Fashion designer Tom Ford has said he “laughed out loud” during a screening of House of Gucci.
While he praised Lady Gaga’s performance as Patrizia Reggiani, Ford, who was the creative director of Gucci between 1994 and 2004, was scathing in his critique of the film.
The Ridley Scott-directed starrer, which has been repeatedly criticised by the Gucci family, tells the story of Reggiani’s doomed marriage to Maurizio Gucci. Reggiani was convicted of ordering his murder after hiring a hitman to kill him.
After watching the film, Ford said that he was “deeply sad for several days” and that it was hard for him to “see the humour and camp” in something that was so bloody. “In real life, none of it was camp,” he said in the digital magazine Air Mail. “I suspect [it] will be a hit,” he wrote. “Splash the Gucci name across things and they usually sell.” Indeed, online searches for Gucci clothes have increased by 73% since the release of the film.
Ford, who launched his own company in 2005 after leaving Gucci as well as later directing the films A Single Man and Nocturnal Animals, went on to praise some aspects of the film.
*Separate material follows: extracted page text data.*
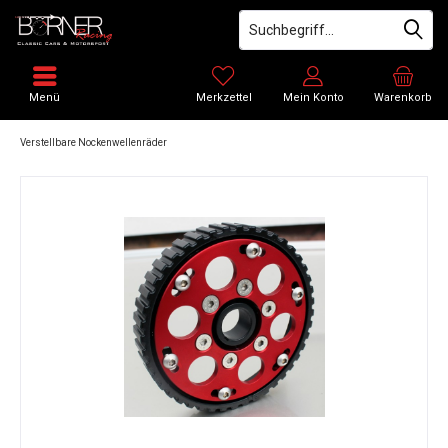
Menü
Merkzettel
Mein Konto
Warenkorb
Verstellbare Nockenwellenräder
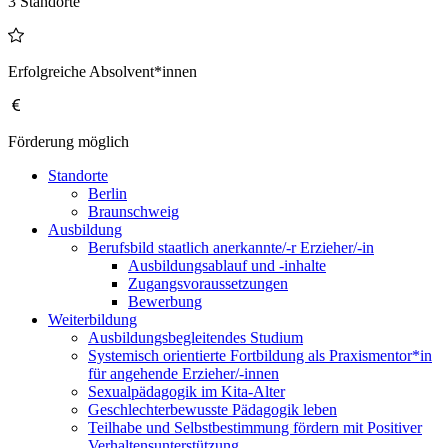
3 Standorte
Erfolgreiche Absolvent*innen
Förderung möglich
Standorte
Berlin
Braunschweig
Ausbildung
Berufsbild staatlich anerkannte/-r Erzieher/-in
Ausbildungsablauf und -inhalte
Zugangsvoraussetzungen
Bewerbung
Weiterbildung
Ausbildungsbegleitendes Studium
Systemisch orientierte Fortbildung als Praxismentor*in
für angehende Erzieher/-innen
Sexualpädagogik im Kita-Alter
Geschlechterbewusste Pädagogik leben
Teilhabe und Selbstbestimmung fördern mit Positiver
Verhaltensunterstützung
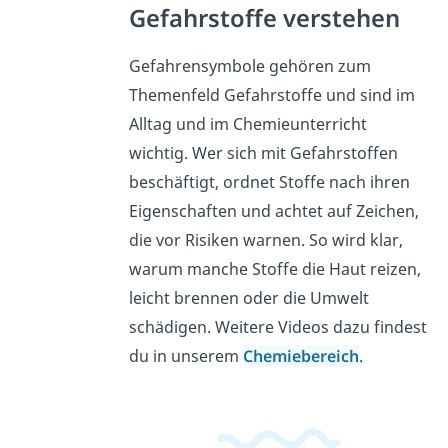
Gefahrstoffe verstehen
Gefahrensymbole gehören zum
Themenfeld Gefahrstoffe und sind im
Alltag und im Chemieunterricht
wichtig. Wer sich mit Gefahrstoffen
beschäftigt, ordnet Stoffe nach ihren
Eigenschaften und achtet auf Zeichen,
die vor Risiken warnen. So wird klar,
warum manche Stoffe die Haut reizen,
leicht brennen oder die Umwelt
schädigen. Weitere Videos dazu findest
du in unserem
Chemiebereich
.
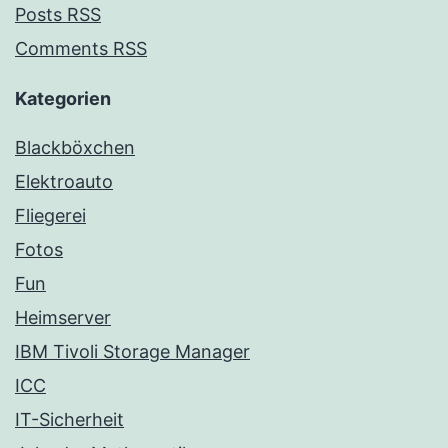
Posts RSS
Comments RSS
Kategorien
Blackböxchen
Elektroauto
Fliegerei
Fotos
Fun
Heimserver
IBM Tivoli Storage Manager
ICC
IT-Sicherheit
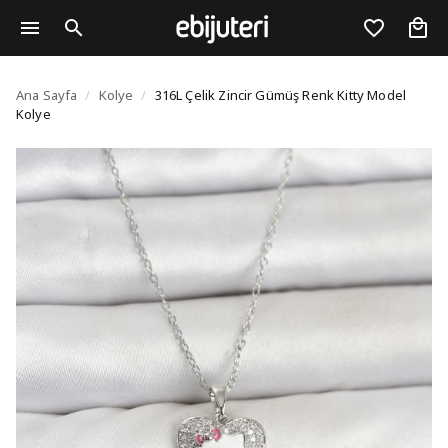
316L Çelik Zincir Gümü
Ana Sayfa
/
Kolye
/
316L Çelik Zincir Gümüş Renk Kitty Model
Kolye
He applauded “Gaga’s and [Adam] Driver’s strong performances, powerful over-the-top portrayals by the entire cast, impeccable costumes, stunning sets and beautiful cinematography”.
Today, the Gucci family released a statement, calling the film: “an insult to the legacy on which the brand is built today.” They say that they observed the release of House of Gucci with “some bewilderment.”
“Despite the claim that the work seeks to tell the ‘true story’ of the family, the fears aroused by the trailer and interviews released thus far are confirmed: the film conveys a narrative that is anything but accurate,” reads the statement. It adds that the family reserves: “the right to take any action necessary to protect the name, image and dignity of themselves and their loved ones.”
Addressing the factual accuracy behind the film, director Ridley Scott told Total Film last month: “I tried to be as respectful as possible by being as factual as possible, and as factual as we can possibly imagine.” Scott added: “the story, in a funny kind of way, it’s a satire. And therefore, satire is really a posh way of saying it’s a comedy. And I think a lot of it is comedic. Certainly for the first two acts.”